Despite the EU’s efforts to expand accountability and enforcement around general-purpose AI models, the GPAI Code has not been universally embraced. A coalition of over 40 signatories, including prominent news publications, artist collectives, and film producers, has vocally expressed dissatisfaction, contending that the Code “does not deliver on the promise of the EU AI Act itself.” They view it as a significant “missed opportunity to provide meaningful protection of intellectual property” within the burgeoning field of AI.

This widespread concern among copyright holders underscores a critical tension between fostering innovation and safeguarding creative works in the age of generative AI. The coalition asserts that the Code fails to strike a fair and workable balance, labeling it a “betrayal of the EU AI Act’s objectives.” Such strong dissenting voices highlight the complex challenges involved in crafting comprehensive digital governance frameworks that satisfy all parties.

Conversely, many international observers and experts laud the EU’s AI regulations as arguably the most robust globally, anticipating their profound influence on risk management and governance practices for a multitude of global companies.

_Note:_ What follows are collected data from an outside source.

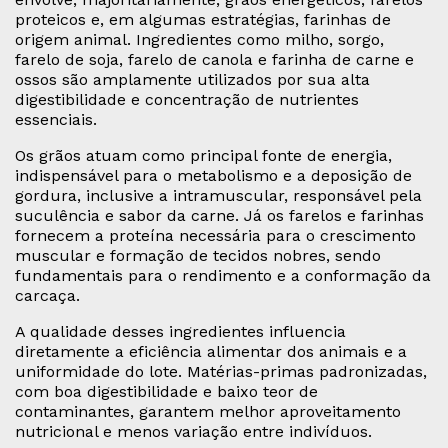
proteicos e, em algumas estratégias, farinhas de
origem animal. Ingredientes como milho, sorgo,
farelo de soja, farelo de canola e farinha de carne e
ossos são amplamente utilizados por sua alta
digestibilidade e concentração de nutrientes
essenciais.
Os grãos atuam como principal fonte de energia,
indispensável para o metabolismo e a deposição de
gordura, inclusive a intramuscular, responsável pela
suculência e sabor da carne. Já os farelos e farinhas
fornecem a proteína necessária para o crescimento
muscular e formação de tecidos nobres, sendo
fundamentais para o rendimento e a conformação da
carcaça.
A qualidade desses ingredientes influencia
diretamente a eficiência alimentar dos animais e a
uniformidade do lote. Matérias-primas padronizadas,
com boa digestibilidade e baixo teor de
contaminantes, garantem melhor aproveitamento
nutricional e menos variação entre indivíduos.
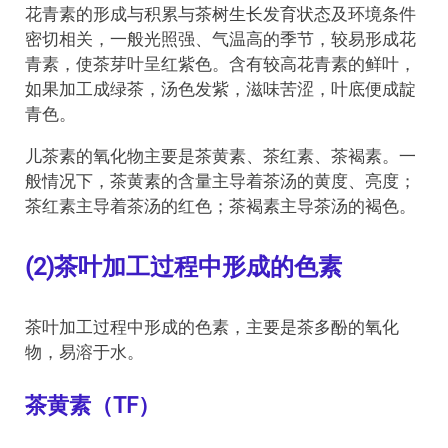
花青素的形成与积累与茶树生长发育状态及环境条件
密切相关，一般光照强、气温高的季节，较易形成花
青素，使茶芽叶呈红紫色。含有较高花青素的鲜叶，
如果加工成绿茶，汤色发紫，滋味苦涩，叶底便成靛
青色。
儿茶素的氧化物主要是茶黄素、茶红素、茶褐素。一
般情况下，茶黄素的含量主导着茶汤的黄度、亮度；
茶红素主导着茶汤的红色；茶褐素主导茶汤的褐色。
(2)茶叶加工过程中形成的色素
茶叶加工过程中形成的色素，主要是茶多酚的氧化
物，易溶于水。
茶黄素（TF）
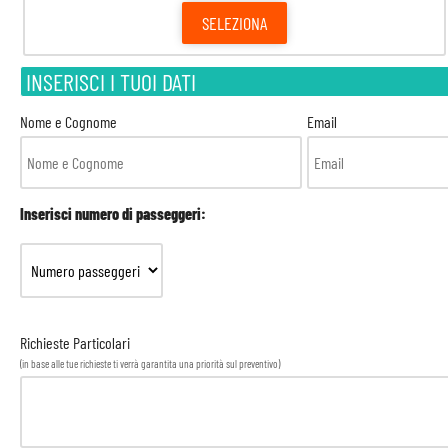
SELEZIONA
INSERISCI I TUOI DATI
Nome e Cognome
Email
Inserisci numero di passeggeri:
Richieste Particolari
(in base alle tue richieste ti verrà garantita una priorità sul preventivo)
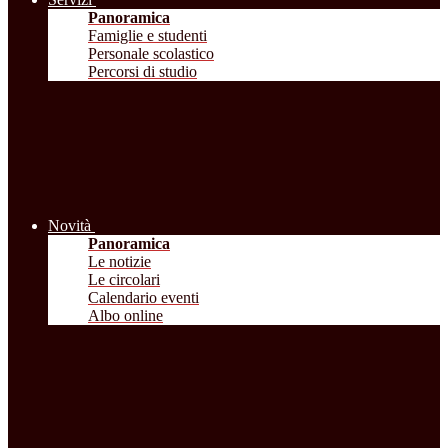
Panoramica
Famiglie e studenti
Personale scolastico
Percorsi di studio
Novità
Panoramica
Le notizie
Le circolari
Calendario eventi
Albo online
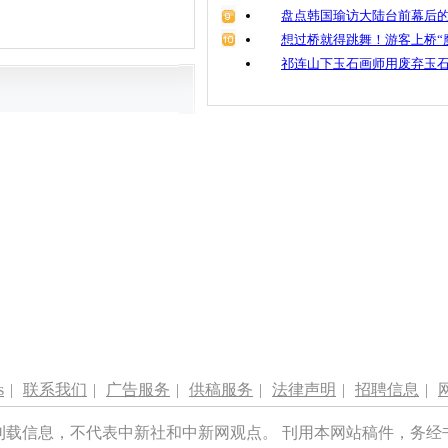
盘点韩国瑜访大陆台前幕后的
想过桥就得跳舞！游客上桥“
祁连山下玉石画师用废弃玉
s
|
联系我们
|
广告服务
|
供稿服务
|
法律声明
|
招聘信息
|
刊载信息，不代表中新社和中新网观点。 刊用本网站稿件，务经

This perspective underscores the European Union’s leadership in setting a precedent for ethical and responsible AI development, potentially shaping future AI regulation across continents.

The stakes for non-compliance under this landmark Act are remarkably high, with potential penalties soaring up to 7 percent of a company’s global turnover. This severe financial repercussion underscores the urgent necessity for businesses to prioritize tech compliance and digital governance within their strategic frameworks. As Forrester analyst Enza Iannopollo starkly warns, “Companies, make no mistake, there will be action in the next few months,” signaling a critical period for businesses to adapt and ensure full adherence to the new EU law.